Niu32

What is this?

Niu32 is a RISC 32-bit instruction set that aims to be as simple as possible to understand, well-documented, and easy to write for. A completed assembler is included, written in Python 3.

Before we start...

In Niu32, ops are listed in UPPERCASE, labels in lowercase, and numbers are prefixed by 0x for hexidecimal values, 0b for binary values, or listed without a prefix for decimal values.

Registers are prefixed with a $, and line comments are prefixed with a !.

Although not a valid register in our instruction set, we will refer to instruction arguments involving registers with the designations $arg1, $arg2, and $argD for source and destination registers, respectively. We will use the value 0xBEEF for numerical arguments.

If you use Notepad++, importing n32-notepad++-udl.xml as a User-Defined Language (Language -> Define your language... -> Import...) will add syntax highlighting to a Niu32 assembly program.

Instruction word format

An instruction word in Niu32 is 32 bits long.
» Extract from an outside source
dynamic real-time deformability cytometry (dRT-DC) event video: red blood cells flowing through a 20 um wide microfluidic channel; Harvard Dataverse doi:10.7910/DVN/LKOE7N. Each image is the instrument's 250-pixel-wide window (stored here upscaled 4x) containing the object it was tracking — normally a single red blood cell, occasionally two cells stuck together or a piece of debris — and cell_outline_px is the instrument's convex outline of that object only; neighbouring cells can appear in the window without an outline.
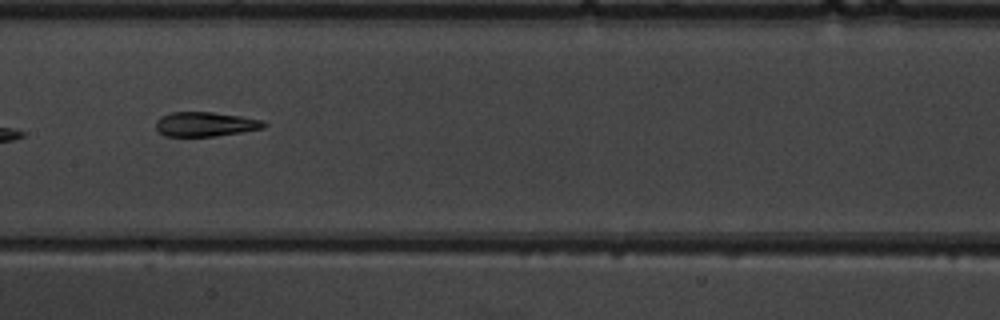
{"species": "common noctule bat (a hibernating species)", "species_latin": "Nyctalus noctula", "temperature_condition": "warm", "stored_images_in_passage": 11, "camera_frame_rate_fps": 3000, "um_per_image_px": 0.085, "animal": {"sex": "male", "body_mass_g": 19.5, "forearm_length_mm": 54.6}, "frame": {"image": 1, "passage_image": 8, "time_ms": 9.0, "image_size_px": [1000, 320], "cell_outline_px": [[268, 124], [264, 128], [216, 136], [164, 136], [156, 128], [156, 120], [160, 116], [172, 112], [212, 112], [240, 116], [264, 120]], "centroid_in_image_um": [17.46, 10.55], "position_along_channel_um": 189.9, "area_um2": 15.43}}
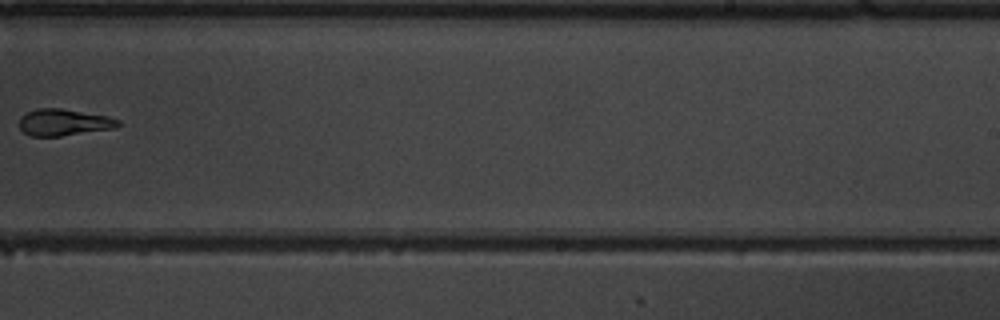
{"frame": {"image": 2, "passage_image": 10, "time_ms": 11.333, "image_size_px": [1000, 320], "cell_outline_px": [[120, 124], [116, 128], [60, 136], [32, 136], [24, 132], [20, 128], [20, 116], [36, 108], [60, 108], [108, 116], [120, 120]], "centroid_in_image_um": [5.43, 10.39], "position_along_channel_um": 283.6, "area_um2": 15.32}}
We will start counting from bit 31 (most-significant) to bit 0 (least-significant).

An instruction word can be divided into the following fields:

Primary opcode (OP1). 5 bits. Signals the processor what instruction to perform, or alternatively signals the processor to check the secondary opcode to figure out what instruction to perform.
Source register arguments (ARG1, ARG2). 5 bits each. Specifies which registers to reference. The values stored in these registers will be used in evaluation of the instruction.
Destination register (ARGD). 5 bits. Specifies which register to store the result of the operation after it has completed.
Immediate value (IMM). 17 bits. A number used in some types of instructions instead of a secondary register argument. The value given in the instruction will be directly used in the evaluation of the instruction.
Secondary opcode (OP2). 5 bits. Signals the processor what instruction to perform. Primarily used in non-immediate ALU instructions, where the secondary opcode is used to specify the ALUop signal (see below).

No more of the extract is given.